Formel1: Der fehlerlose Rebell
Auf seiner Lieblingsstrecke hat Lewis Hamilton den ersten Matchball. Sechs Mal wurde der Große Preis der USA in Austin ausgetragen, fünf Mal hieß der Sieger Hamilton. Saust der 33-Jährige auch am Sonntag (20.10 Uhr MESZ/live ORFeins, RTL) wieder als Erster durchs Ziel und folgt sein folgsamer Mercedes-Teamkollege Valtteri Bottas als Zweiter, ist der Engländer auch theoretisch von Sebastian Vettel nicht mehr einzuholen. Dass Bottas Hamilton Punkte wegschnappen könnte, scheint ausgeschlossen: Die Teamorder bestimmt zumindest noch einmal den Zieleinlauf.
Was gefällt Einen Fünffach-Weltmeister gab es in der langen Ära der Formel 1 erst zwei Mal (Michael Schumacher, Juan Manuel Fangio). Lewis Hamilton wird schon bald der Dritte sein. Seine Sonderstellung in der wichtigsten Rennserie der Welt hat sich gerade heuer gefestigt: Erstmals seit Jahren saß der Brite nicht in einem überlegenen Auto. Im Duell mit Vettel und Ferrari gaben in erster Linie die fahrerische Klasse und die fehlerfreie Teamarbeit den Ausschlag.
An der Steuer-Kunst des Mercedes-Stars sind seine Gegner reihenweise gescheitert – ein oft sehenswertes Schauspiel. Jüngstes Beispiel: Vettel. Wie sich der bis heute jüngste Vierfach-Weltmeister, das Wunderkind von einst, in Fehler hat treiben lassen, beweist: Die Formel 1 ist und bleibt ein Sport im Grenzbereich. Ohne Fehlertoleranz.
Den Zusehern gefiel das Duell. So lange die WM ausgeglichen war, freuten sich die TV-Sender im deutschsprachigen Raum ( ORF, RTL) über hohe Marktanteile und Quoten-Steigerungen im Vergleich zur Vorsaison.
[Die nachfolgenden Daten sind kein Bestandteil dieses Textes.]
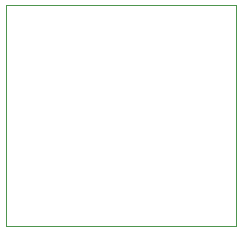
<source format=gbr>
%TF.GenerationSoftware,KiCad,Pcbnew,9.0.1*%
%TF.CreationDate,2025-05-06T14:46:57+03:00*%
%TF.ProjectId,plata_zmk,706c6174-615f-47a6-9d6b-2e6b69636164,rev?*%
%TF.SameCoordinates,Original*%
%TF.FileFunction,Profile,NP*%
%FSLAX46Y46*%
G04 Gerber Fmt 4.6, Leading zero omitted, Abs format (unit mm)*
G04 Created by KiCad (PCBNEW 9.0.1) date 2025-05-06 14:46:57*
%MOMM*%
%LPD*%
G01*
G04 APERTURE LIST*
%TA.AperFunction,Profile*%
%ADD10C,0.050000*%
%TD*%
G04 APERTURE END LIST*
D10*
X240400000Y-55700000D02*
X259900000Y-55700000D01*
X259900000Y-74400000D01*
X240400000Y-74400000D01*
X240400000Y-55700000D01*
M02*

</source>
Was missfällt Dass Lewis Hamilton im Mercedes in seiner eigenen Umlaufbahn kreist, ist nicht das Hauptproblem der Formel 1. Viel schwerer wiegt die Tat- sache, dass sich seit Einführung der Hybrid-Ära zur Saison 2014 die Königsklasse in eine Zweiklassengesellschaft geteilt hat. Von den seither 288 vergebenen Podestplätzen gingen 269 an Fahrer der drei großen Teams (Mercedes, Ferrari, Red Bull). Die ursprüngliche Vermutung, die kleineren Rennställe würden im Lauf der Jahre den Rückstand verkürzen, bewahrheitet sich ebenfalls nicht – im Gegenteil. Das sündteure Wettrüsten (Mercedes ließ sich den WM-Titel im Vorjahr satte 350 Millionen Euro kosten) verschärft die Situation: Von den 19 Podestplätzen der „Kleinen“wurden elf bereits im ersten Jahr (2014) eingefahren.
Ob das neue Motorenreglement ab 2021 Abhilfe schaffen kann, ist noch ungewiss. Die großen Automobilhersteller bestehen aus Werbegründen auf der aufwendigen Hybrid-Technologie. Die Werbekraft der Formel 1 ist nach wie vor unbestritten: Beim Mercedes-Rennstall muss der Daimler-Konzern nur ein Fünftel zum Jahresbudget beitragen. Allerdings sehen die Sponsoren ihre Logos am liebsten auf den Boliden der Besten. So ist bereits das viertbeste Team der vergangenen Jahre (Force India) chronisch unterfinanziert und mit einem Insolvenzverfahren beschäftigt.